The report, "Nebraska’s Commercial Sex Market," is the first look at empirical data of what the commercial sex trade looks like in Nebraska, said Meghan Malik, trafficking project manager at the Women’s Fund of Omaha.

"It clearly illustrates that this is in all of our backyards," she said. "No ZIP code or neighborhood is immune -- sex trafficking is happening in our communities.”

Twenty-five to 30 percent of the ads researchers studied were posted by adults working independently and not being trafficked. About 70 percent showed some sign of advertised individuals being underage or controlled by a third party, the report says.

Prostitution is defined as a person willingly exchanging sex for money. Sex trafficking happens when a commercial sex act takes place through force, fraud or coercion by a trafficker.

Backpage.com shut down its escort section in January, but until then, it accounted for 80 percent of online commercial sex advertising.

“This shutdown will not affect either the supply or demand for individuals sold for sex," Malik said. "It’s not about how the market size will change, but rather where these individuals will be sold next and what online hub will be used.
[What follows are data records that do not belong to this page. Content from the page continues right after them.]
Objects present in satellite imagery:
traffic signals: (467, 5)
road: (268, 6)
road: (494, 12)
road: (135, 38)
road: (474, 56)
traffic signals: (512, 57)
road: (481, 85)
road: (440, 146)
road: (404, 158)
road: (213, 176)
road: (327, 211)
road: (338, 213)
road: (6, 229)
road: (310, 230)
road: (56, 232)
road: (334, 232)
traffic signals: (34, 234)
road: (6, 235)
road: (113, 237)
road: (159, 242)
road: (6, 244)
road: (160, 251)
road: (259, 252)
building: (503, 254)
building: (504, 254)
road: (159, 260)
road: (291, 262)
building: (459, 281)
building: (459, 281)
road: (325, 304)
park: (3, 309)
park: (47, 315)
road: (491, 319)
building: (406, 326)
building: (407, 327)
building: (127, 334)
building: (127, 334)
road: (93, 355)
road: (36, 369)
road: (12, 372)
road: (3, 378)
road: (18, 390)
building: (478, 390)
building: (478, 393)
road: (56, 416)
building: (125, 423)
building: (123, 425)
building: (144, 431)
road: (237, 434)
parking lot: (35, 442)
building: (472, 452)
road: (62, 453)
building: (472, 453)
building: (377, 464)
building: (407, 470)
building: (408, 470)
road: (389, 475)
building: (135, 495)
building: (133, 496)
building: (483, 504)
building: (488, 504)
In fact, the shutdown of Backpage increases the vulnerability of those sold for sex making an already tough situation even worse.”

The report also found that people from 27 states were sold for sex throughout Nebraska and 24 percent of the victims came from out of state to be sold.

The report made these recommendations.

* Create meaningful alternatives to employment opportunities that provide the most viable path out of the commercial sex industry.

* Public and private agencies should collaborate and share information with other states and across jurisdictions.

* Increase penalties for buyers of sex.